JAKARTA. Di tengah lesunya ekonomi nasional dan global, pemerintah percaya diri menetapkan target penerimaan perpajakan tahun depan.
Dalam nota keuangan yang disampaikan ke DPR oleh Presiden Joko Widodo terungkap, rancangan Anggaran  Pendapatan dan Belanja Negara (RAPBN) 2016 menargetkan penerimaan perpajakan Rp 1.565, 8 triliun,   naik 5,3% dari target APBNP 2015, yaitu Rp 1.489,3 triliun.
 Jika dikurangi penerimaan kepabeanan dan cukai, termasuk PPh Migas, target penerimaan pajak 2016 Rp 1.320 triliun, naik Rp 75,3 triliun dari tahun ini yang sebesar Rp 1.244,7 triliun. Target kenaikan ini nampaknya mungil. Tapi, harus diingat, target 2016 belum memperkirakan target 2015 yang diproyeksi meleset, dengan kekurangan (shortfall) Rp 120 triliun. 
Dengan situasi ekonomi tahun depan yang diprediksi masih lesu, pemerintah harus kerja keras untuk mencapai target 2016.  "Kuncinya di pertumbuhan ekonomi. Jika pertumbuhan bisa 5,5%, penerimaan pajak bisa tercapai," tandas Menteri Koordinator Bidang Perekonomian Darmin Nasution, Senin (17/8).
Pemerintah akan merilis sejumlah kebijakan perpajakan yang bersahabat bagi pertumbuhan ekonomi, iklim investasi dan dunia usaha. Peningkatan pengawasan pengusaha kena pajak dan perbaikan kualitas data.
 
Direktur Jenderal (Dirjen) Pajak Sigit Priadi Pramudito menambahkan, strategi pajak ke depan mengandalkan teknologi lewat manajemen kepatuhan risiko atau compliance risk management.
 
Nantinya, wajib pajak dikelompokkan berdasar risiko kepatuhan. "Ada warna merah, merah muda, hijau dan biru.

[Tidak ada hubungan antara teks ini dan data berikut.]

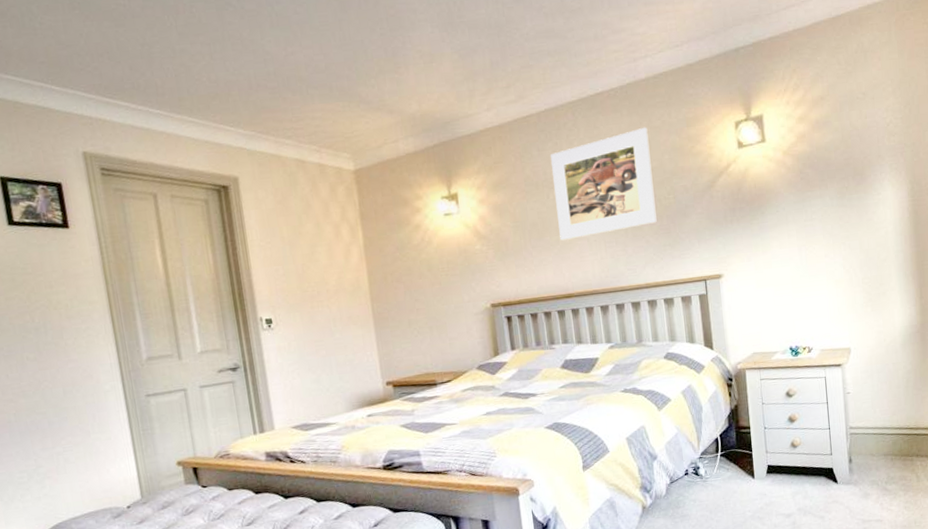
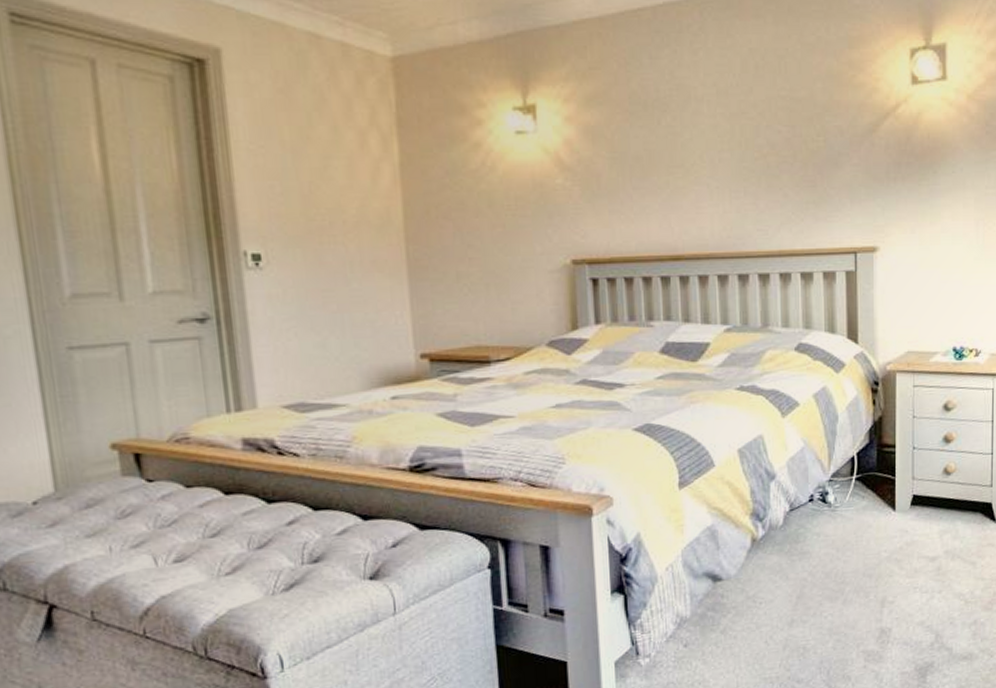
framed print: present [551,127,657,241] -> none [667,42,800,183]

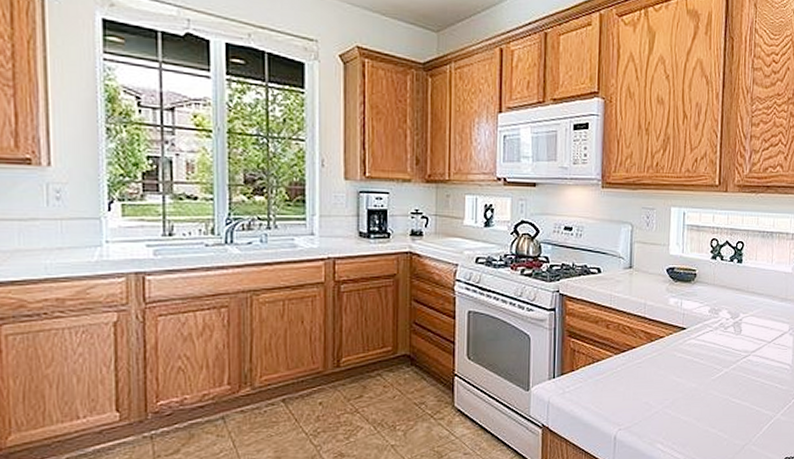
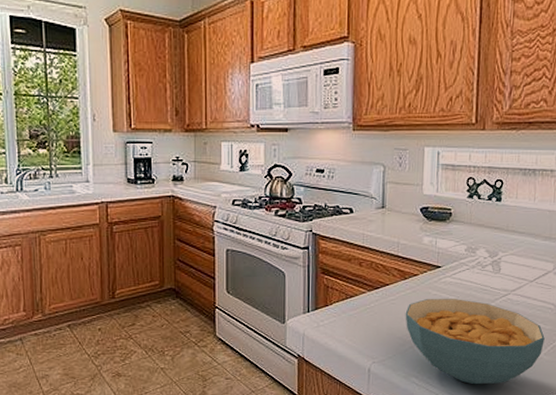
cereal bowl: none [651,361,782,449] -> present [405,299,545,385]

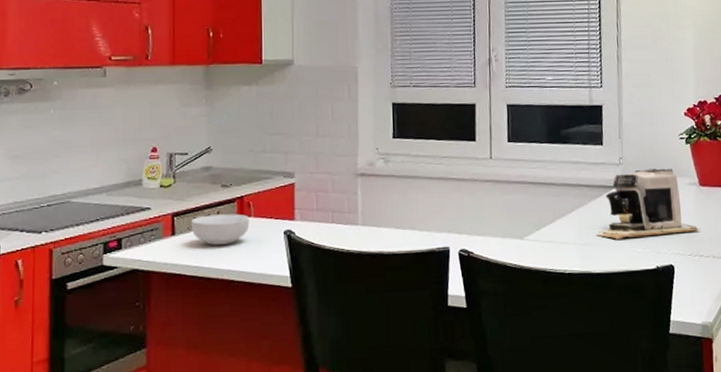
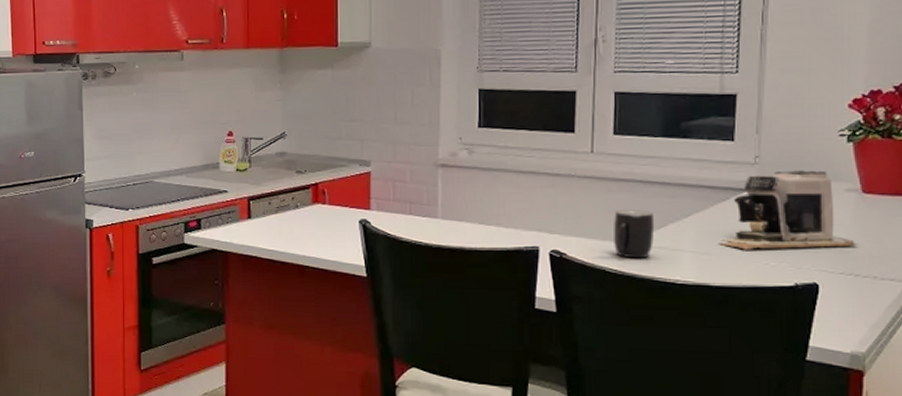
cereal bowl: present [191,214,250,245] -> none [266,200,324,230]
mug: none [511,208,545,253] -> present [614,210,655,259]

Wajib pajak kelompok merah artinya berisiko tinggi atau tingkat kepatuhannya rendah," kata Sigit.
 
WP warna merah akan diperiksa petugas pajak. Untuk mengidentifikasi risiko, Ditjen Pajak akan mengumpulkan data atau profil tiap wajib pajak, bekerjasama  dengan 68 institusi atau lembaga. Pajak juga akan menggaungkan lagi perubahan tarif Pajak Penjualan Barang Mewah (PPnBM) di awal tahun depan.
 
Direktur Eksekutif Center for Indonesia Tax Analysis Yustinus Prastowo menilai, realisasi penerimaan pajak tahun depan bergantung hasil tahun ini. "Perlu strategi berbeda tiap tahun," ujar dia. Upaya berbeda dan kreatif perlu dilakukan agar pungutan pajak tak kontradiktif dengan upaya menstabilkan ekonomi, seperti melalui kebijakan anti international  atau tax avoidance.
 
Direktur Indef Enny Srihartati menilai, ada ancaman industri mengalami kontraksi karena pemerintah mengejar target penerimaan pajak. Apalagi jika pemerintah cuma tegas pada WP patuh, bukan mengejar WP tak patuh.
 
Tantangan industri dan pebisnis juga masih akan berat,  mengingat ekonomi China yang kini masuk resesi tak bisa cepat pulih. Upaya mengejar target pajak kian sulit jika pemerintah masih terjebak pada upaya penyerapan anggaran, bukan mengefektifkan anggaran.